Y, en una oración, santo Tomás añade: "Oh dulcísimo Dios, concédeme recibir el Cuerpo de tu Hijo único, Nuestro Señor Jesucristo, que saco e a Virgen Maria, de tal modo que merezca ser incorporado a su Cuerpo místico y contado entre sus miembros. Toda la religión cristiana se expresa en esta Ultima oración en términos tan concretos: en efecto, todo está ahí.

He observado muy a menudo, aun en los libros de teología, aun en los manuales de piedad, cierto cohibimiento de lenguaje en cuanto a la eucaristía. No se osa hablar de ella sin reticencias. Nos parecemos quizá mucho más de lo que creemos a los judíos oyentes y primeros discípulos de Jesús. Evitamos hablar del cuerpo de Cristo en la eucaristía, apenas nos atrevemos a decir que ahí devoramos su carne inmolada y bebemos su sangre. Hablamos de la presencia de Jesucristo en el Sacramento, o incluso simplemente de la Presencia real, casi como si fuera abstracta. De manera completamente abstracta hablamos del "Santísimo Sacramento". En el fondo, no nos gusta deber nuestra salvación más espiritual a un cuerpo de nombre, sacado de las entrañas de una mujer. Hay un celofán de puritanismo que nos separa de las realidades salvadoras, pero físicas, de la eucaristía. ¡Ah, qué civilizados somos, qué delicados! ¡Malditas sean esta civilización y esta delicadeza que me quieren separar del Cuerpo sagrado que es mi salvación!

Los textos conciliares sobre la eucaristía son innumerables. No hay ninguno que prefiera yo al del concilio romano de 1079. Es una profesión de fe impuesta a Berengario, que era el profesor más famoso de su tiempo: Hela aquí: "Yo.
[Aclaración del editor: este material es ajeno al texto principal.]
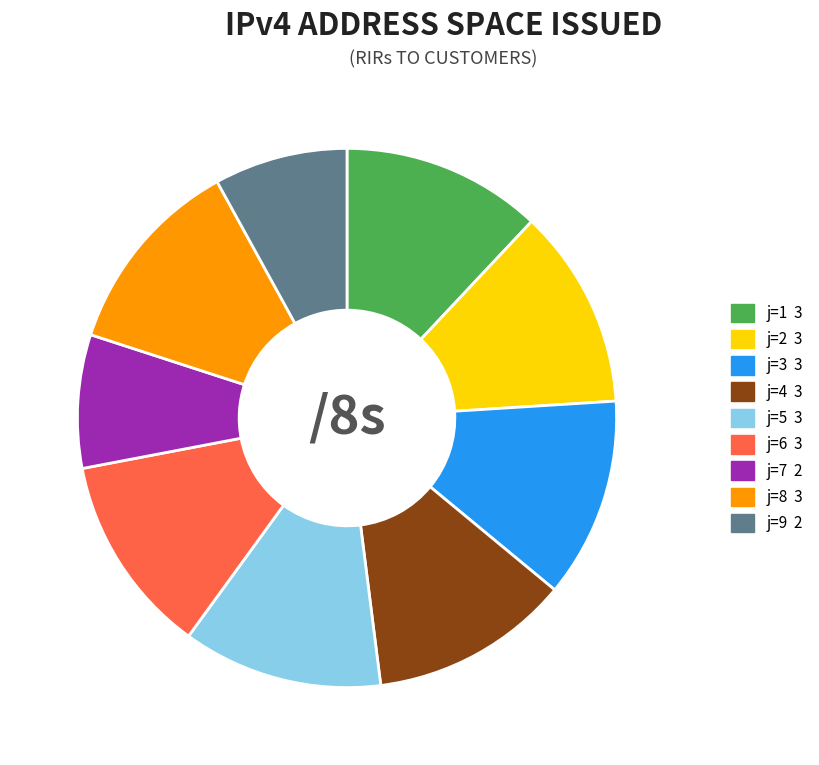

Does any single category account for the majority?

No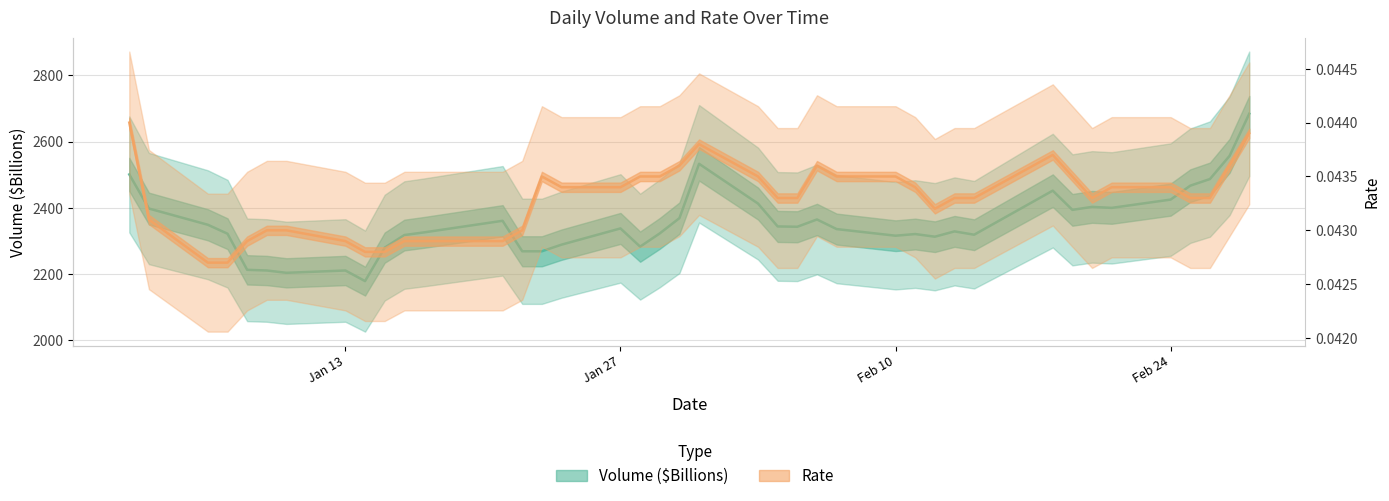

What is the highest value of the Volume ($Billions) series?

2684.0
Berengario, creo en mi corazón y mis labios confiesan:

  • que el pan el vino que se ponen en el altar, por el misterio de la declaración sagrada y de las palabras de nuestro Redentor, se convierten sustancialmente en la carne verdadera, propia y vivificante y en la sangre de Jesucristo, Nuestro Señor;
  • que después de la consagración esta el verdadero cuerpo de Cristo, que nació de la Virgen y que fue colgado de la cruz, ofrecido por la salvación del mundo, que está sentado a la derecha del Padre, así como la verdadera sangre de Cristo que salió de su costado;
  • que todo eso se hace no sólo en símbolo y en virtud espiritual del Sacramento, sino en la realidad propia de la naturaleza de las cosas, y en la verdad de su sustancia, como está escrito en esta nota, como os he leído y como lo comprendéis.
  • En eso creo, y no daré ninguna enseñanza mas contra esta creencia. A eso me ayuden-Dios y los santos Evangelios de Dios."

* * *

Notas

[4] El autor advierte que en el original la traducción es la de la sinopsis Lavergne; aquí va por el Leccionario litúrgico español. (N. del T.)

[5] Del poema Waterloo, de Víctor Hugo: "La Derrota (o la Dispersión), gigante de rostro espantado". (N. del T.)

[6] "Valorar", en la traducción del Leccionario litúrgico español 1ª Cor., 11, 27. (N. del T.)